Inhibitor of DNA binding 2 (ID2) is epigenetically regulated during lymphomagenesis and constitutes a novel therapeutic target in mature T-cell lymphoma Free

Mature T-cell lymphomas (TCL) are a heterogeneous group of non-Hodgkin lymphomas arising from the malignant transformation of post-thymic T and NK cells. These lymphomas are characterized by poor response to chemotherapy, high relapse rates, and dismal survival outcomes. Genomic analyses of TCL have revealed recurrent alterations affecting intracellular signaling pathways and epigenetic regulators. The frequent involvement of epigenetic modifiers suggests that epigenetic dysregulation is a critical step in TCL pathogenesis.

To identify the epigenetic changes driving TCL transformation, we analyzed chromatin modifications and gene expression profiles in murine TCL models that closely recapitulate human disease. Our data revealed that Id2, a repressor of basic helix-loop-helix proteins, is consistently overexpressed at both RNA and protein levels across multiple murine lymphoma models. Supporting this, analysis of the Cancer Cell Encyclopedia identified TCL as one of the tumor types with the highest ID2 expression, which we confirmed by Western blot in human TCL-derived cell lines. Furthermore, analysis of single-nuclei RNAseq data from a cohort of primary angioimmunoblastic T-cell lymphoma (AITL) and peripheral T-cell lymphoma not otherwise specified (PTCL, NOS) patient samples generated in our laboratory, demonstrated significant ID2 overexpression in a subset of cases (12/27; 44%) compared to tonsil and lymph node controls. Interestingly, all relapsed TCL cases in our cohort showed significant overexpression of ID2. Based on our data, we hypothesize that ID2 is epigenetically regulated during transformation and contributes to T-cell lymphomagenesis.
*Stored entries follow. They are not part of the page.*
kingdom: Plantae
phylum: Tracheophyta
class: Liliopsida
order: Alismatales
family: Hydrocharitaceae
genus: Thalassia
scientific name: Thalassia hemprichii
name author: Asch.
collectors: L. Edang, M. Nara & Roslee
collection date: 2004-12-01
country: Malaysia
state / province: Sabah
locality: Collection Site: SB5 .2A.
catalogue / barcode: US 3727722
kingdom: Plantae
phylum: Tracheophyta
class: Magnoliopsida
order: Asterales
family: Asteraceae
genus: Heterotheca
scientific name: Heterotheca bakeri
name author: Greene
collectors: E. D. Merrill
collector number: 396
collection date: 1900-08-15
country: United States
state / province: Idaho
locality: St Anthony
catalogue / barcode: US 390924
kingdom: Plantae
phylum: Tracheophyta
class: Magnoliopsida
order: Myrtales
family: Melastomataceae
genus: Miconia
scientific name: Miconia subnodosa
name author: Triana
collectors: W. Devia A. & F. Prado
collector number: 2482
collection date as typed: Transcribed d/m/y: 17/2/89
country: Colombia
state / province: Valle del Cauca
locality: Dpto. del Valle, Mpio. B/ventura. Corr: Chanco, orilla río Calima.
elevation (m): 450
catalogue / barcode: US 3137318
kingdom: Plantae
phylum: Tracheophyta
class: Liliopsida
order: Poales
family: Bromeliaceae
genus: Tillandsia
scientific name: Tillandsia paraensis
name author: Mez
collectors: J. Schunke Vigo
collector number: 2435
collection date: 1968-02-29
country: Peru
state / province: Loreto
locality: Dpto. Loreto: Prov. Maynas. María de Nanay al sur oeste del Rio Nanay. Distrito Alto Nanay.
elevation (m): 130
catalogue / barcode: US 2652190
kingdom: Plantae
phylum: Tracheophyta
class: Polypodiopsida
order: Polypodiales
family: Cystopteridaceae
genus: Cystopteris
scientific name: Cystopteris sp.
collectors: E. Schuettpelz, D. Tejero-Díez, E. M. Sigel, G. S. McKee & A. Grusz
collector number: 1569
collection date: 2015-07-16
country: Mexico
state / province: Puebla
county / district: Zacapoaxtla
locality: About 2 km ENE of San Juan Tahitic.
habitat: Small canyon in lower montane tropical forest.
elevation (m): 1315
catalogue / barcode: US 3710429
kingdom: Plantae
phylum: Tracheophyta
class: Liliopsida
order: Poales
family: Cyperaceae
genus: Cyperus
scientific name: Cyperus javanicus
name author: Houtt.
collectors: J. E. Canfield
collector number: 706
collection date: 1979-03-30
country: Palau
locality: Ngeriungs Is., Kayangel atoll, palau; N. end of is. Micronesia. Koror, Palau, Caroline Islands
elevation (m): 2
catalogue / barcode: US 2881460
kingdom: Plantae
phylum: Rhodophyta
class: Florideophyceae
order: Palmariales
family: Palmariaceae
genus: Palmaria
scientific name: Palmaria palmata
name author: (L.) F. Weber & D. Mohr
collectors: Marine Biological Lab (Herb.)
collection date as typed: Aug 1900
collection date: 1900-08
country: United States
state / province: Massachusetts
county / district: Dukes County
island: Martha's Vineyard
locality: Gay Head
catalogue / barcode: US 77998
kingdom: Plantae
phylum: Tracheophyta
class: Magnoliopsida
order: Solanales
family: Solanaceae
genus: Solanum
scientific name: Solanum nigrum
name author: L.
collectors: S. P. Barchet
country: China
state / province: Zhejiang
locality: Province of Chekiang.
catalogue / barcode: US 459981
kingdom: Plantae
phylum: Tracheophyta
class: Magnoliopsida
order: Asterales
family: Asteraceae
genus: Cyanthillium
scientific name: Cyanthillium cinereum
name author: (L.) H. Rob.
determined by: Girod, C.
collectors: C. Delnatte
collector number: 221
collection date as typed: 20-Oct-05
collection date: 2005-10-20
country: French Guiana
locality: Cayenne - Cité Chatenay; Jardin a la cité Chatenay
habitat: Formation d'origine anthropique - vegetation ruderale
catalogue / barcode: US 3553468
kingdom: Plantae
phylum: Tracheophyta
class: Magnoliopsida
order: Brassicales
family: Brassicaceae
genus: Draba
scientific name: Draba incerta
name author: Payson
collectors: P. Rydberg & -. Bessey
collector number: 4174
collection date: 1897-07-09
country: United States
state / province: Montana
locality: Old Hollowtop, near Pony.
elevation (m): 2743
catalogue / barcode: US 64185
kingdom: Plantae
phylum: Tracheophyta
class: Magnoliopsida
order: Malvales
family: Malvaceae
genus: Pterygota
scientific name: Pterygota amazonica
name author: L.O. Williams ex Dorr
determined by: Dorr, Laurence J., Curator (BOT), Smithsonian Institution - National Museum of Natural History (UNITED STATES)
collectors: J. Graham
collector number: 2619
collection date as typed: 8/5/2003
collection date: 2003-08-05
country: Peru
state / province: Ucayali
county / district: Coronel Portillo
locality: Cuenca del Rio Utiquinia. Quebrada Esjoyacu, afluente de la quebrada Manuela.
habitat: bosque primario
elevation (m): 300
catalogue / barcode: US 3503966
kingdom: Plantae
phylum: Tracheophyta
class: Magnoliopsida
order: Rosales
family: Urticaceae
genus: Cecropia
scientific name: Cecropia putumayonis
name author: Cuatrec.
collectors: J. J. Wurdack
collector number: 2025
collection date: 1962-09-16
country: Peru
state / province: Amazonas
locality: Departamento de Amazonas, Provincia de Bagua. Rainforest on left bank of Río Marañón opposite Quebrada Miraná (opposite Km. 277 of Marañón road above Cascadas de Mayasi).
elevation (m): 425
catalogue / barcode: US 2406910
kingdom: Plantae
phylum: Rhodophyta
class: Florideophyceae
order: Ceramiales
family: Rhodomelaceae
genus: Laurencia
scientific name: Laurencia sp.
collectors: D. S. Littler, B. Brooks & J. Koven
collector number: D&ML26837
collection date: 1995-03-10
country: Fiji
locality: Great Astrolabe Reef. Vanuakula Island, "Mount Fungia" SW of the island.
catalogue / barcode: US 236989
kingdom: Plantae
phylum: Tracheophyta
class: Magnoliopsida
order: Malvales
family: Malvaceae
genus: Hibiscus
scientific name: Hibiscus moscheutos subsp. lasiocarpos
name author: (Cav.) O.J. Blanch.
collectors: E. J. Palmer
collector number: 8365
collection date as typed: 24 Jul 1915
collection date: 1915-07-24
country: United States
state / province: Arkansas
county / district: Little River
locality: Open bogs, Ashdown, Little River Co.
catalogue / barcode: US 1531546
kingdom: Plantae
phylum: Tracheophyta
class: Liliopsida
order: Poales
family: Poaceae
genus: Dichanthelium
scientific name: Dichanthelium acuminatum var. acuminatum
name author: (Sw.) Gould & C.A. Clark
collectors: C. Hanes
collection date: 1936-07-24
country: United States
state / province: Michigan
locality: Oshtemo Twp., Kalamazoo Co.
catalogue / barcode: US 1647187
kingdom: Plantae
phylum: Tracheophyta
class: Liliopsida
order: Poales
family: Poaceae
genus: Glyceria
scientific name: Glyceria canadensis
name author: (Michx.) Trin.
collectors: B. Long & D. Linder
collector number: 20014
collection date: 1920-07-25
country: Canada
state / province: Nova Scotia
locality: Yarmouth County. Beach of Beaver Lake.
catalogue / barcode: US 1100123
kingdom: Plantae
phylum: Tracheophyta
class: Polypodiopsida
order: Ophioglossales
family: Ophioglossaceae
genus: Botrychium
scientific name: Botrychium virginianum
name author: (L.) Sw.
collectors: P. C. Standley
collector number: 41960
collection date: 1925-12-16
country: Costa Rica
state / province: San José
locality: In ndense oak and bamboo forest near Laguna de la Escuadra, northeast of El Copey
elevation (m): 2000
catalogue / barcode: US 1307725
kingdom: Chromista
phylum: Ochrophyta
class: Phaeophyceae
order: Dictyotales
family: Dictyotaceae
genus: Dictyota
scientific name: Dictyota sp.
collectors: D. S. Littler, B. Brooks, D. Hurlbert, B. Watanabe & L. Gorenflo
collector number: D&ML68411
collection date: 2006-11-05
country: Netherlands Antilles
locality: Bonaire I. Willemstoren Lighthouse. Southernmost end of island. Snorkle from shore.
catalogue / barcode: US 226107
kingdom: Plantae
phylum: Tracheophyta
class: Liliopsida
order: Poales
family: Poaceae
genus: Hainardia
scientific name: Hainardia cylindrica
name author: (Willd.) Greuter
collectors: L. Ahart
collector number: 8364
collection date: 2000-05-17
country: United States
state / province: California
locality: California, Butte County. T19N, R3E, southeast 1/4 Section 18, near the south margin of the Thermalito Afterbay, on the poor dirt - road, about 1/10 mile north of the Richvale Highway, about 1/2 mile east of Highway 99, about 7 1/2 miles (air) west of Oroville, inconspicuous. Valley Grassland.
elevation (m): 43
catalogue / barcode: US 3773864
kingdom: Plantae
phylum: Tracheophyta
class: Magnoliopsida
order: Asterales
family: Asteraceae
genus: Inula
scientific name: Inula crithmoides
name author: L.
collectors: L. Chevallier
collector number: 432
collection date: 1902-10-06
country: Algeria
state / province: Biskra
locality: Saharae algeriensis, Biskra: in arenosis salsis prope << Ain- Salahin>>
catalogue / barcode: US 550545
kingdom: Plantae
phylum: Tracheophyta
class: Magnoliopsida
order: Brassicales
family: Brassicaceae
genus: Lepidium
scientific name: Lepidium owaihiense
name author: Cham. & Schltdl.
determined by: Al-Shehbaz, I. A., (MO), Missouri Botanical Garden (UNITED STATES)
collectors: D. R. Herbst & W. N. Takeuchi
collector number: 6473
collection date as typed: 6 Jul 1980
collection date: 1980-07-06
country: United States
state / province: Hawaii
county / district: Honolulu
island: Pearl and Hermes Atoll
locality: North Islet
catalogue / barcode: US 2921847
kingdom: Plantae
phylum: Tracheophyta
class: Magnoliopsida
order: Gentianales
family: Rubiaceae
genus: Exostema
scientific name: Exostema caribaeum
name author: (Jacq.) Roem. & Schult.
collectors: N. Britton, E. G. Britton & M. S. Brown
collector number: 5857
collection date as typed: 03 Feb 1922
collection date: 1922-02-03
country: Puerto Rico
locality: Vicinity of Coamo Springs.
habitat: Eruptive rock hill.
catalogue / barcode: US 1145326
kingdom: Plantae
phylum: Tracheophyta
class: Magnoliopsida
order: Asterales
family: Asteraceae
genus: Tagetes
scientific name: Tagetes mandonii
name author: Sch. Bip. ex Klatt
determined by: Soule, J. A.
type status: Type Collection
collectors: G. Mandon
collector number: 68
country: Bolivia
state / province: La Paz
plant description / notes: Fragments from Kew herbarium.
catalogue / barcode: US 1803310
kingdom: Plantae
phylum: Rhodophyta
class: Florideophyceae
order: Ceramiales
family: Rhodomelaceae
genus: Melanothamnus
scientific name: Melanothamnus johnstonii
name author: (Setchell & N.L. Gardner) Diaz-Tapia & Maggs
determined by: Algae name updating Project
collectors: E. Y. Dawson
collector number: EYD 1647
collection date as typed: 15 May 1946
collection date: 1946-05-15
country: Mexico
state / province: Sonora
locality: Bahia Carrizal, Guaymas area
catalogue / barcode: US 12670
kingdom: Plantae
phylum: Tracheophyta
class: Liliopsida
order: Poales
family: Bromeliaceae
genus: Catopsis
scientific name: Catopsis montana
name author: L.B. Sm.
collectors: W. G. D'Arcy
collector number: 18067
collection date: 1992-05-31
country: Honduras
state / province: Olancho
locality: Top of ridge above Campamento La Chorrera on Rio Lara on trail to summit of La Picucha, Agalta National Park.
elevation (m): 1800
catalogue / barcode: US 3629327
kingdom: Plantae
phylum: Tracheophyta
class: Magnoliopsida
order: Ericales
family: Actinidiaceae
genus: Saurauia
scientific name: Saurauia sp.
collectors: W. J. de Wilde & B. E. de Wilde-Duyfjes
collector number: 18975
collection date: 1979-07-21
To define the mechanisms leading to ID2 overexpression in TCL, we performed H3K27ac and H3K4me1 ChIP-seq, ATAC-seq, reverse-ChIP coupled with mass spectrometry, and dual-luciferase reporter assays. These analyses identified a conserved region near the ID2 locus enriched for H3K27ac and H3K4me1 marks that co-localizes with ATAC-seq peaks and is ranked as a super-enhancer by the ROSE algorithm. This region is specifically activated in mature TCL cells compared to control CD4⁺ T cells. Reporter assays using the most conserved segment within the enhancer region showed more than twofold increased luciferase activity relative to a minimal promoter, confirming its enhancer function. Interestingly, reverse-ChIP identified CTCF and ASCL1 as candidate regulators of enhancer looping and transcriptional activation, respectively. To characterize the proteins mediating the epigenetic function of ID2 in TCL, we employed a biotin ligase proximity labeling assay (BioID) approach coupled with mass spectrometry. Our results identified known ID2 partners, including the E-proteins TCF3, TCF4 and TCF12, key regulators of T-cell differentiation, as well as novel partners including elements of the SWI/SNF chromatin-remodeling complex, suggesting that ID2 overexpression indirectly regulates transcriptional programs critical for lymphomagenesis.

To determine the functional role of ID2 in TCL, we characterized the effects of both genetic and pharmacological inhibition of ID2, using shRNA and CRISPR-Cas9 mediated knockout and novel pan-ID inhibitors AGX51 and AGXA, respectively. Loss of ID2 leads to decreased cell viability and increased apoptosis in in vitro TCL models. Interestingly, RNA-seq analysis revealed enrichment in signatures associated with glucose metabolism, suggesting a novel role for ID2 in tumor metabolic regulation. Finally, in vivo treatment with the pan-ID inhibitor AGX51 in a murine lymphoma model induced a modest but consistent reduction in tumor burden, spleen weight, and activated CD69⁺ T cells population in AGX51-treated mice compared to vehicle-treated controls.

In summary, we have identified a novel TCL-specific super-enhancer that drives ID2 overexpression in TCL and demonstrated an essential role for ID2 in supporting lymphoma proliferation and survival. More importantly, pharmacological targeting of ID2 reduces tumor burden in vitro and in vivo, highlighting its potential as a therapeutic target in mature T-cell lymphomas.